Les accusés, âgés de 59 à 89 ans, ne seront pas présents. Ils n’ont même pas demandé à être représentés par des avocats, n’accordant aucune légitimité à la procédure. Cinq sont morts durant l’instruction (dont Augusto Pinochet, Osvaldo Romo, bourreau célèbre pour ses confessions, ou encore l’ancien nazi Paul Schaefer). Sur les quatorze restants, une majorité purgent actuellement une peine de prison, à commencer par le plus haut responsable encore en vie, le général de l’armée de terre Manuel Contreras. D’autres encore, devenus hommes d’affaires, circulent librement, à l’image du capitaine réserviste de la Force aérienne, Emilio Sandoval Poo. « Le Chili sera leur prison », affirme Me Sophie Thonon « Dès qu’ils seront tentés de traverser une frontière, ils seront arrêtés. » [8]

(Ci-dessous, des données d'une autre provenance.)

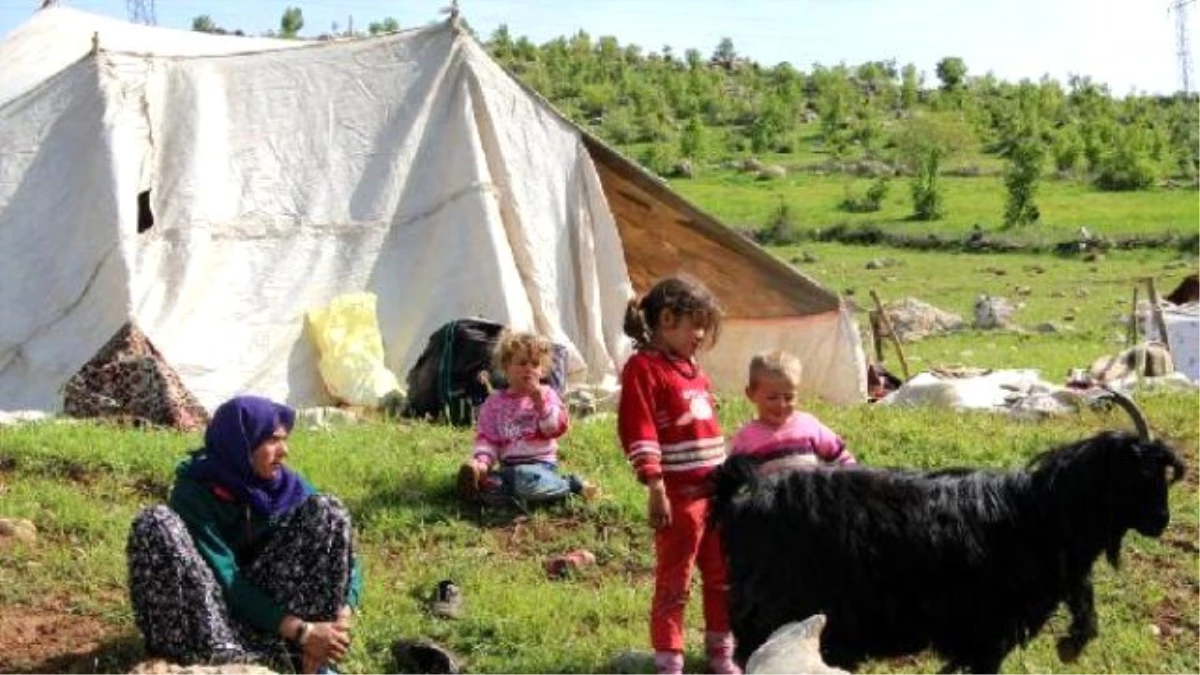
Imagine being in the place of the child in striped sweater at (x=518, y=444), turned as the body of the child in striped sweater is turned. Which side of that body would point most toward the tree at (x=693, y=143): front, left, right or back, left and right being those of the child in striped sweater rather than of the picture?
back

Mais pourquoi un tel jugement en France et pas au Chili ? Durant les années sombres de la dictature, les familles ont bien demandé à la justice chilienne d’enquêter sur ces disparitions, mais comme le note l’acte d’accusation, celle-ci « a failli à sa mission et s’est montrée d’une dépendance totale à l’égard du régime en place ». Aujourd’hui encore, selon la FIDH, « on constate que cette justice se heurte à des réminiscences de la structure d’impunité créée par Pinochet et les siens en préparation de la transition ». Lorsque condamnation il y a, « la légèreté des peines, en application depuis quelques années de la règle de la “prescription à moitié” [sic] est absolument disproportionnée par rapport à la gravité des crimes. Prenant notamment en compte l’ancienneté des faits et le comportement actuel des auteurs des crimes poursuivis, cette règle aboutit en réalité à ce que dans de très nombreux cas, les condamnés sortent libres dès le verdict rendu » [9]. Pour l’heure, 171 personnes ont reçu des condamnations fermes pour crimes contre l’humanité, mais seules 53 d’entre elles sont détenues ou en résidence surveillée. Plusieurs centaines de procès sont en cours d’instruction.
D’ailleurs, les différentes commissions nationales de « vérité et réconciliation », de « dialogue » ou de « réparation » créées depuis la transition démocratique de 1990 n’ont pas visé à rendre justice. Leur mandat restrictif, les témoignages anonymes des militaires, le maintien du décret-loi d’amnistie de 1978, les nombreuses « enclaves autoritaires » issues de la dictature (dont la Constitution de 1980 qui régit encore les institutions du pays !) ou le maintien du modèle économique néolibéral, expliquent cette situation. Vingt ans durant, les gouvernements de la Concertation (coalition entre démocrate-chrétiens et centre-gauche) n’ont jamais eu la volonté de remettre en cause l’impunité qui gangrène le pays et obère le futur. Au nom de l’unité nationale, les élites refusent d’affronter ce « passé trop vite passé » [10]. Et il y a fort à parier que l’actuel président, M. Sebastián Piñera – qui s’est enrichi durant la dictature et allié à l’Union démocratique indépendante (UDI), la formation politique issue du « pinochetisme » – suivra le même chemin. D’où l’importance historique de l’initiative en cours à Paris.
« Nous n’attendons pas un miracle », concède Mme Jacqueline Claudet, la sœur de Jean-Yves Claudet. Mais « c’est un premier pas vers la Justice » [11]. Le procès reste essentiellement symbolique. Mais les symboles sont parfois forts.